• _Aim of the exercise_
Give the text of every one of the rows below as a Markdown table with two columns, n for the row number and Line for the text, leaving out blank lines.

• _Records shown_
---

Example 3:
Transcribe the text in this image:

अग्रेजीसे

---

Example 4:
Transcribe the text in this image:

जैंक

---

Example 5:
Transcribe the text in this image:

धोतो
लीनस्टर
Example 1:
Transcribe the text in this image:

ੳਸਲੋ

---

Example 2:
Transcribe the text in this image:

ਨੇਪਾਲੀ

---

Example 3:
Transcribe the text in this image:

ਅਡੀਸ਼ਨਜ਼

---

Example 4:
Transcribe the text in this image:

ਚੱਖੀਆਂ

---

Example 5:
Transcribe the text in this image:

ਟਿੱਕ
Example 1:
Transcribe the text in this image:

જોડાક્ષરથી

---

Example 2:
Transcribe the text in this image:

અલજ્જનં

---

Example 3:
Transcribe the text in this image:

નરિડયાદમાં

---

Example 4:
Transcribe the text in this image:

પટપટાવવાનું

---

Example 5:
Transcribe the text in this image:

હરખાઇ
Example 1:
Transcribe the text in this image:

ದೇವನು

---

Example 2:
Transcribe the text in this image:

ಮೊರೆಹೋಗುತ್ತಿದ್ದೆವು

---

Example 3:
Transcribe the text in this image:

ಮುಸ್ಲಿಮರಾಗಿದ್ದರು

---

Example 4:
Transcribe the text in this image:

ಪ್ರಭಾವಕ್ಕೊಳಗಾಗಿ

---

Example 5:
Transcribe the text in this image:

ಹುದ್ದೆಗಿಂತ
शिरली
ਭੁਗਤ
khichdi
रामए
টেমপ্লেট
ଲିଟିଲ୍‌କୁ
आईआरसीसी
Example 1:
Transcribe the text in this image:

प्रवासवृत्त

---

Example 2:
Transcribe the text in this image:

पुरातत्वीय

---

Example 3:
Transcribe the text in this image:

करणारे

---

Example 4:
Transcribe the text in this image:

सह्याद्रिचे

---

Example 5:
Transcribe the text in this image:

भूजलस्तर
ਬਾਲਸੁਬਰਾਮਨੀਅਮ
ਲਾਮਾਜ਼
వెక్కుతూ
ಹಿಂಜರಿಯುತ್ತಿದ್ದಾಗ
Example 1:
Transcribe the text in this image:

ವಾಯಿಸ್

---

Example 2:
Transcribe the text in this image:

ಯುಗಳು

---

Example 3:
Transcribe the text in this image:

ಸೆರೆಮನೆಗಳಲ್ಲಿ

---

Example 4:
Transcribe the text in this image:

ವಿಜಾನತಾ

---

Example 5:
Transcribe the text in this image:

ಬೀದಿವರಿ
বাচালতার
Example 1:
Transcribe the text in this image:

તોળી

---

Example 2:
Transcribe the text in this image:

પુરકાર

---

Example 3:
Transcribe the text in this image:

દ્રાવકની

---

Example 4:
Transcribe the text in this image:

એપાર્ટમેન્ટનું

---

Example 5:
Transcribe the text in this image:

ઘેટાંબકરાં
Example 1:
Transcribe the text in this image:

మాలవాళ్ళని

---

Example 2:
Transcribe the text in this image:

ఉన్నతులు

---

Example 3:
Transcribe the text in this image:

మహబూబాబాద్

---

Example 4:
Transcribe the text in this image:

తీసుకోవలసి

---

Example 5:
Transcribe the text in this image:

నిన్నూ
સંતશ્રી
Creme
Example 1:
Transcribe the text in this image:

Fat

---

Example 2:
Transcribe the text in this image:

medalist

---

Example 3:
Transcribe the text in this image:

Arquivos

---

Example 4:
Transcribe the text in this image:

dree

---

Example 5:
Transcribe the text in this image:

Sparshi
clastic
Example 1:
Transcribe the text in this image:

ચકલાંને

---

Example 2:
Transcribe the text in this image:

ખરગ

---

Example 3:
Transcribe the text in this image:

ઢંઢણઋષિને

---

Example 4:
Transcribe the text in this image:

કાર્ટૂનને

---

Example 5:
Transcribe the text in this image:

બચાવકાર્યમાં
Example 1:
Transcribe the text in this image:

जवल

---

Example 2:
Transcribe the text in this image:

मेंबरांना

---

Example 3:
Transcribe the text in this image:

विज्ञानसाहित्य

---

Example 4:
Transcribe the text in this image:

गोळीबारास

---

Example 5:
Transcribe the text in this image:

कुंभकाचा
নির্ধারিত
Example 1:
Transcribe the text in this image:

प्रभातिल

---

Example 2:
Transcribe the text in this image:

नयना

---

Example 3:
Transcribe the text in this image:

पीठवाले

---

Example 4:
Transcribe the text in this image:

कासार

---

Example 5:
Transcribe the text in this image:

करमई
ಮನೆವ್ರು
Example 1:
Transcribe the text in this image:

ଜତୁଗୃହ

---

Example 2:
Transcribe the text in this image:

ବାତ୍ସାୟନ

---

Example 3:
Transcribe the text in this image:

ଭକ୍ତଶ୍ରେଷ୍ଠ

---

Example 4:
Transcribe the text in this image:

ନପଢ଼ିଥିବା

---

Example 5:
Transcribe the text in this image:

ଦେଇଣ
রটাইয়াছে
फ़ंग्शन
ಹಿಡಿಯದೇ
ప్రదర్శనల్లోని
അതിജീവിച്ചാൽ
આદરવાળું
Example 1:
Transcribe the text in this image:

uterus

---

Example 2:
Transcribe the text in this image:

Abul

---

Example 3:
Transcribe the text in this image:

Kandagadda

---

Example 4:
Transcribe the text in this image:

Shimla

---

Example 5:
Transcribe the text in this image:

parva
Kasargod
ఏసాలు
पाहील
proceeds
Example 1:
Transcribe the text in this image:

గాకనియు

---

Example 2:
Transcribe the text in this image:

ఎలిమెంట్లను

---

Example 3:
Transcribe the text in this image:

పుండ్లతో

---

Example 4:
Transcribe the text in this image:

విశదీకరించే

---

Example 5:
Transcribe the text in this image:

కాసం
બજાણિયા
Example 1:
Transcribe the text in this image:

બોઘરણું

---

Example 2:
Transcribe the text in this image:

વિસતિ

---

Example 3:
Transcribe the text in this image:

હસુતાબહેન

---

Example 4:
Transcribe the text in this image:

• _Exercise result_
| n | Line |
|---|---|
| 1 | --- |
| 2 | Example 3: |
| 3 | Transcribe the text in this image: |
| 4 | अग्रेजीसे |
| 5 | --- |
| 6 | Example 4: |
| 7 | Transcribe the text in this image: |
| 8 | जैंक |
| 9 | --- |
| 10 | Example 5: |
| 11 | Transcribe the text in this image: |
| 12 | धोतो |
| 13 | लीनस्टर |
| 14 | Example 1: |
| 15 | Transcribe the text in this image: |
| 16 | ੳਸਲੋ |
| 17 | --- |
| 18 | Example 2: |
| 19 | Transcribe the text in this image: |
| 20 | ਨੇਪਾਲੀ |
| 21 | --- |
| 22 | Example 3: |
| 23 | Transcribe the text in this image: |
| 24 | ਅਡੀਸ਼ਨਜ਼ |
| 25 | --- |
| 26 | Example 4: |
| 27 | Transcribe the text in this image: |
| 28 | ਚੱਖੀਆਂ |
| 29 | --- |
| 30 | Example 5: |
| 31 | Transcribe the text in this image: |
| 32 | ਟਿੱਕ |
| 33 | Example 1: |
| 34 | Transcribe the text in this image: |
| 35 | જોડાક્ષરથી |
| 36 | --- |
| 37 | Example 2: |
| 38 | Transcribe the text in this image: |
| 39 | અલજ્જનં |
| 40 | --- |
| 41 | Example 3: |
| 42 | Transcribe the text in this image: |
| 43 | નરિડયાદમાં |
| 44 | --- |
| 45 | Example 4: |
| 46 | Transcribe the text in this image: |
| 47 | પટપટાવવાનું |
| 48 | --- |
| 49 | Example 5: |
| 50 | Transcribe the text in this image: |
| 51 | હરખાઇ |
| 52 | Example 1: |
| 53 | Transcribe the text in this image: |
| 54 | ದೇವನು |
| 55 | --- |
| 56 | Example 2: |
| 57 | Transcribe the text in this image: |
| 58 | ಮೊರೆಹೋಗುತ್ತಿದ್ದೆವು |
| 59 | --- |
| 60 | Example 3: |
| 61 | Transcribe the text in this image: |
| 62 | ಮುಸ್ಲಿಮರಾಗಿದ್ದರು |
| 63 | --- |
| 64 | Example 4: |
| 65 | Transcribe the text in this image: |
| 66 | ಪ್ರಭಾವಕ್ಕೊಳಗಾಗಿ |
| 67 | --- |
| 68 | Example 5: |
| 69 | Transcribe the text in this image: |
| 70 | ಹುದ್ದೆಗಿಂತ |
| 71 | शिरली |
| 72 | ਭੁਗਤ |
| 73 | khichdi |
| 74 | रामए |
| 75 | টেমপ্লেট |
| 76 | ଲିଟିଲ୍‌କୁ |
| 77 | आईआरसीसी |
| 78 | Example 1: |
| 79 | Transcribe the text in this image: |
| 80 | प्रवासवृत्त |
| 81 | --- |
| 82 | Example 2: |
| 83 | Transcribe the text in this image: |
| 84 | पुरातत्वीय |
| 85 | --- |
| 86 | Example 3: |
| 87 | Transcribe the text in this image: |
| 88 | करणारे |
| 89 | --- |
| 90 | Example 4: |
| 91 | Transcribe the text in this image: |
| 92 | सह्याद्रिचे |
| 93 | --- |
| 94 | Example 5: |
| 95 | Transcribe the text in this image: |
| 96 | भूजलस्तर |
| 97 | ਬਾਲਸੁਬਰਾਮਨੀਅਮ |
| 98 | ਲਾਮਾਜ਼ |
| 99 | వెక్కుతూ |
| 100 | ಹಿಂಜರಿಯುತ್ತಿದ್ದಾಗ |
| 101 | Example 1: |
| 102 | Transcribe the text in this image: |
| 103 | ವಾಯಿಸ್ |
| 104 | --- |
| 105 | Example 2: |
| 106 | Transcribe the text in this image: |
| 107 | ಯುಗಳು |
| 108 | --- |
| 109 | Example 3: |
| 110 | Transcribe the text in this image: |
| 111 | ಸೆರೆಮನೆಗಳಲ್ಲಿ |
| 112 | --- |
| 113 | Example 4: |
| 114 | Transcribe the text in this image: |
| 115 | ವಿಜಾನತಾ |
| 116 | --- |
| 117 | Example 5: |
| 118 | Transcribe the text in this image: |
| 119 | ಬೀದಿವರಿ |
| 120 | বাচালতার |
| 121 | Example 1: |
| 122 | Transcribe the text in this image: |
| 123 | તોળી |
| 124 | --- |
| 125 | Example 2: |
| 126 | Transcribe the text in this image: |
| 127 | પુરકાર |
| 128 | --- |
| 129 | Example 3: |
| 130 | Transcribe the text in this image: |
| 131 | દ્રાવકની |
| 132 | --- |
| 133 | Example 4: |
| 134 | Transcribe the text in this image: |
| 135 | એપાર્ટમેન્ટનું |
| 136 | --- |
| 137 | Example 5: |
| 138 | Transcribe the text in this image: |
| 139 | ઘેટાંબકરાં |
| 140 | Example 1: |
| 141 | Transcribe the text in this image: |
| 142 | మాలవాళ్ళని |
| 143 | --- |
| 144 | Example 2: |
| 145 | Transcribe the text in this image: |
| 146 | ఉన్నతులు |
| 147 | --- |
| 148 | Example 3: |
| 149 | Transcribe the text in this image: |
| 150 | మహబూబాబాద్ |
| 151 | --- |
| 152 | Example 4: |
| 153 | Transcribe the text in this image: |
| 154 | తీసుకోవలసి |
| 155 | --- |
| 156 | Example 5: |
| 157 | Transcribe the text in this image: |
| 158 | నిన్నూ |
| 159 | સંતશ્રી |
| 160 | Creme |
| 161 | Example 1: |
| 162 | Transcribe the text in this image: |
| 163 | Fat |
| 164 | --- |
| 165 | Example 2: |
| 166 | Transcribe the text in this image: |
| 167 | medalist |
| 168 | --- |
| 169 | Example 3: |
| 170 | Transcribe the text in this image: |
| 171 | Arquivos |
| 172 | --- |
| 173 | Example 4: |
| 174 | Transcribe the text in this image: |
| 175 | dree |
| 176 | --- |
| 177 | Example 5: |
| 178 | Transcribe the text in this image: |
| 179 | Sparshi |
| 180 | clastic |
| 181 | Example 1: |
| 182 | Transcribe the text in this image: |
| 183 | ચકલાંને |
| 184 | --- |
| 185 | Example 2: |
| 186 | Transcribe the text in this image: |
| 187 | ખરગ |
| 188 | --- |
| 189 | Example 3: |
| 190 | Transcribe the text in this image: |
| 191 | ઢંઢણઋષિને |
| 192 | --- |
| 193 | Example 4: |
| 194 | Transcribe the text in this image: |
| 195 | કાર્ટૂનને |
| 196 | --- |
| 197 | Example 5: |
| 198 | Transcribe the text in this image: |
| 199 | બચાવકાર્યમાં |
| 200 | Example 1: |
| 201 | Transcribe the text in this image: |
| 202 | जवल |
| 203 | --- |
| 204 | Example 2: |
| 205 | Transcribe the text in this image: |
| 206 | मेंबरांना |
| 207 | --- |
| 208 | Example 3: |
| 209 | Transcribe the text in this image: |
| 210 | विज्ञानसाहित्य |
| 211 | --- |
| 212 | Example 4: |
| 213 | Transcribe the text in this image: |
| 214 | गोळीबारास |
| 215 | --- |
| 216 | Example 5: |
| 217 | Transcribe the text in this image: |
| 218 | कुंभकाचा |
| 219 | নির্ধারিত |
| 220 | Example 1: |
| 221 | Transcribe the text in this image: |
| 222 | प्रभातिल |
| 223 | --- |
| 224 | Example 2: |
| 225 | Transcribe the text in this image: |
| 226 | नयना |
| 227 | --- |
| 228 | Example 3: |
| 229 | Transcribe the text in this image: |
| 230 | पीठवाले |
| 231 | --- |
| 232 | Example 4: |
| 233 | Transcribe the text in this image: |
| 234 | कासार |
| 235 | --- |
| 236 | Example 5: |
| 237 | Transcribe the text in this image: |
| 238 | करमई |
| 239 | ಮನೆವ್ರು |
| 240 | Example 1: |
| 241 | Transcribe the text in this image: |
| 242 | ଜତୁଗୃହ |
| 243 | --- |
| 244 | Example 2: |
| 245 | Transcribe the text in this image: |
| 246 | ବାତ୍ସାୟନ |
| 247 | --- |
| 248 | Example 3: |
| 249 | Transcribe the text in this image: |
| 250 | ଭକ୍ତଶ୍ରେଷ୍ଠ |
| 251 | --- |
| 252 | Example 4: |
| 253 | Transcribe the text in this image: |
| 254 | ନପଢ଼ିଥିବା |
| 255 | --- |
| 256 | Example 5: |
| 257 | Transcribe the text in this image: |
| 258 | ଦେଇଣ |
| 259 | রটাইয়াছে |
| 260 | फ़ंग्शन |
| 261 | ಹಿಡಿಯದೇ |
| 262 | ప్రదర్శనల్లోని |
| 263 | അതിജീവിച്ചാൽ |
| 264 | આદરવાળું |
| 265 | Example 1: |
| 266 | Transcribe the text in this image: |
| 267 | uterus |
| 268 | --- |
| 269 | Example 2: |
| 270 | Transcribe the text in this image: |
| 271 | Abul |
| 272 | --- |
| 273 | Example 3: |
| 274 | Transcribe the text in this image: |
| 275 | Kandagadda |
| 276 | --- |
| 277 | Example 4: |
| 278 | Transcribe the text in this image: |
| 279 | Shimla |
| 280 | --- |
| 281 | Example 5: |
| 282 | Transcribe the text in this image: |
| 283 | parva |
| 284 | Kasargod |
| 285 | ఏసాలు |
| 286 | पाहील |
| 287 | proceeds |
| 288 | Example 1: |
| 289 | Transcribe the text in this image: |
| 290 | గాకనియు |
| 291 | --- |
| 292 | Example 2: |
| 293 | Transcribe the text in this image: |
| 294 | ఎలిమెంట్లను |
| 295 | --- |
| 296 | Example 3: |
| 297 | Transcribe the text in this image: |
| 298 | పుండ్లతో |
| 299 | --- |
| 300 | Example 4: |
| 301 | Transcribe the text in this image: |
| 302 | విశదీకరించే |
| 303 | --- |
| 304 | Example 5: |
| 305 | Transcribe the text in this image: |
| 306 | కాసం |
| 307 | બજાણિયા |
| 308 | Example 1: |
| 309 | Transcribe the text in this image: |
| 310 | બોઘરણું |
| 311 | --- |
| 312 | Example 2: |
| 313 | Transcribe the text in this image: |
| 314 | વિસતિ |
| 315 | --- |
| 316 | Example 3: |
| 317 | Transcribe the text in this image: |
| 318 | હસુતાબહેન |
| 319 | --- |
| 320 | Example 4: |
| 321 | Transcribe the text in this image: |